Dataset entries:
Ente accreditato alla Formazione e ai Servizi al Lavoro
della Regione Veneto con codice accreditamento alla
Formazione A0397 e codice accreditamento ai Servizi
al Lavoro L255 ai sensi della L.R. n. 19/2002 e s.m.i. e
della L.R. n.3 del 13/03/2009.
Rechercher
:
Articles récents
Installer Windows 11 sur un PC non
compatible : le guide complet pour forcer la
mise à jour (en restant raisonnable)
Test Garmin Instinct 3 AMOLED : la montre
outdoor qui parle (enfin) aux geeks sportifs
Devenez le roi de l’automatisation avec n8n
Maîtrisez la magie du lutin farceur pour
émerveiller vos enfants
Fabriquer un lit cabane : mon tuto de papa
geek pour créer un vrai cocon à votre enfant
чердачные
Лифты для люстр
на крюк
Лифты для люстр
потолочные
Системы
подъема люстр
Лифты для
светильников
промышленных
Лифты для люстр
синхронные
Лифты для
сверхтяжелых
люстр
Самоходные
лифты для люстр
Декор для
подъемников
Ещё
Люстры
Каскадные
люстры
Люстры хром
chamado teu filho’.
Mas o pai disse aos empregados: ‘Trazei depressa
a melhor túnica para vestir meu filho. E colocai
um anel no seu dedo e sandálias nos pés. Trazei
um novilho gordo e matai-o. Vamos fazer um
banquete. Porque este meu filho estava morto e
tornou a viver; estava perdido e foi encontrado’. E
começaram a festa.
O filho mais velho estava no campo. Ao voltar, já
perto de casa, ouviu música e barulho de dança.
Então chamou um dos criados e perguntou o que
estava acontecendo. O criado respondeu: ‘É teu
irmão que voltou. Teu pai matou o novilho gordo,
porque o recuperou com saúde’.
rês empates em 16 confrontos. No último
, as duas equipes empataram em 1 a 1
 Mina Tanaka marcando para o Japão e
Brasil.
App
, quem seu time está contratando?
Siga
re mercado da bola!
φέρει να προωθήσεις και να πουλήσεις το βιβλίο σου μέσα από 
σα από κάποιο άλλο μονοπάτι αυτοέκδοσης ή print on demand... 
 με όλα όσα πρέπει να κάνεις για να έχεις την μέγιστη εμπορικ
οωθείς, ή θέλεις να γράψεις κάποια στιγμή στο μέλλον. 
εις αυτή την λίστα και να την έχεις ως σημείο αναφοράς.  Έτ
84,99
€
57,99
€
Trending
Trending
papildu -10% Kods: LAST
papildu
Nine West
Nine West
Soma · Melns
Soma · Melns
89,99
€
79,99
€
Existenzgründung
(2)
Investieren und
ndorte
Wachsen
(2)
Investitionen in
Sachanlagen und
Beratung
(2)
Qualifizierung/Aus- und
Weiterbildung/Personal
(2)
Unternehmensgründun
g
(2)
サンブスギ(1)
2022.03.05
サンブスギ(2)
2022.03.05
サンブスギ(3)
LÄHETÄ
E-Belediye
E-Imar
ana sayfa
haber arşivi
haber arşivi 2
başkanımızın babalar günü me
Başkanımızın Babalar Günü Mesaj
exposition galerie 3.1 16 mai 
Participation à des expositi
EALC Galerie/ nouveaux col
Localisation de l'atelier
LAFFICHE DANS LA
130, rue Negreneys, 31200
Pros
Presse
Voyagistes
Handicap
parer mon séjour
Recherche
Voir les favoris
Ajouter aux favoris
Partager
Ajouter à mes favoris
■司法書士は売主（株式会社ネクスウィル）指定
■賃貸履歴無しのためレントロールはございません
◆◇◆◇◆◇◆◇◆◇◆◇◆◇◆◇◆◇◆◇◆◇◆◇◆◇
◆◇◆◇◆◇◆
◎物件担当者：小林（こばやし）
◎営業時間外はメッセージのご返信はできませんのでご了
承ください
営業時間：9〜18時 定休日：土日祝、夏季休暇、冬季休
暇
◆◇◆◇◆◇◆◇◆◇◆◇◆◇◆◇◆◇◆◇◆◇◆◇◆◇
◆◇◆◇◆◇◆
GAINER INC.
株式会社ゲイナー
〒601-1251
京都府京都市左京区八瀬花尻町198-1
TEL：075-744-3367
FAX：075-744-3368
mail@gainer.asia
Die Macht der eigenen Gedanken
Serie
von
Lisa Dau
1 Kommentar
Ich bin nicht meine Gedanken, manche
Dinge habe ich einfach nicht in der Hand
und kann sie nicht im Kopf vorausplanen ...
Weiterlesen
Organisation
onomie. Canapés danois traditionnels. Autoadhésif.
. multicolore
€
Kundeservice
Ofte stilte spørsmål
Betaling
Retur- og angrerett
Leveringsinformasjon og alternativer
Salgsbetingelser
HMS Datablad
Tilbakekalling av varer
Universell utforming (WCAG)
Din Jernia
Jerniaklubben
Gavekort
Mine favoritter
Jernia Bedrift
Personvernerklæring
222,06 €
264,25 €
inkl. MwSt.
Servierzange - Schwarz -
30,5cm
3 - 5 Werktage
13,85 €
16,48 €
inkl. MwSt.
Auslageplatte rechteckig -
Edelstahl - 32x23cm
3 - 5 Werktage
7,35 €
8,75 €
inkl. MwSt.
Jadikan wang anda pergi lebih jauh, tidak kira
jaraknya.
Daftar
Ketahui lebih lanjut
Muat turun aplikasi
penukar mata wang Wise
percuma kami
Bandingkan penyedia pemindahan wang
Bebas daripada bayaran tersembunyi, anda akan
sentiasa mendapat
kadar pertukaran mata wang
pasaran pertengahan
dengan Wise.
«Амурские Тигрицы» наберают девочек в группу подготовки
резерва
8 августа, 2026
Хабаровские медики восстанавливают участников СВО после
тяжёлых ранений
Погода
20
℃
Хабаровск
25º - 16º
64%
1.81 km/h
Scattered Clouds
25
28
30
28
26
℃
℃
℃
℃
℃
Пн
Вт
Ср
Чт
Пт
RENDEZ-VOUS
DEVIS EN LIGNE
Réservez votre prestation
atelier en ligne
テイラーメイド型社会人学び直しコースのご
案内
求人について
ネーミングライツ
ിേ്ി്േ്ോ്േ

* [Aim of the task]: Print the lines above that run from the first line through the line containing "светильников", character for character.

* [Final answer]:
Ente accreditato alla Formazione e ai Servizi al Lavoro
della Regione Veneto con codice accreditamento alla
Formazione A0397 e codice accreditamento ai Servizi
al Lavoro L255 ai sensi della L.R. n. 19/2002 e s.m.i. e
della L.R. n.3 del 13/03/2009.
Rechercher
:
Articles récents
Installer Windows 11 sur un PC non
compatible : le guide complet pour forcer la
mise à jour (en restant raisonnable)
Test Garmin Instinct 3 AMOLED : la montre
outdoor qui parle (enfin) aux geeks sportifs
Devenez le roi de l’automatisation avec n8n
Maîtrisez la magie du lutin farceur pour
émerveiller vos enfants
Fabriquer un lit cabane : mon tuto de papa
geek pour créer un vrai cocon à votre enfant
чердачные
Лифты для люстр
на крюк
Лифты для люстр
потолочные
Системы
подъема люстр
Лифты для
светильников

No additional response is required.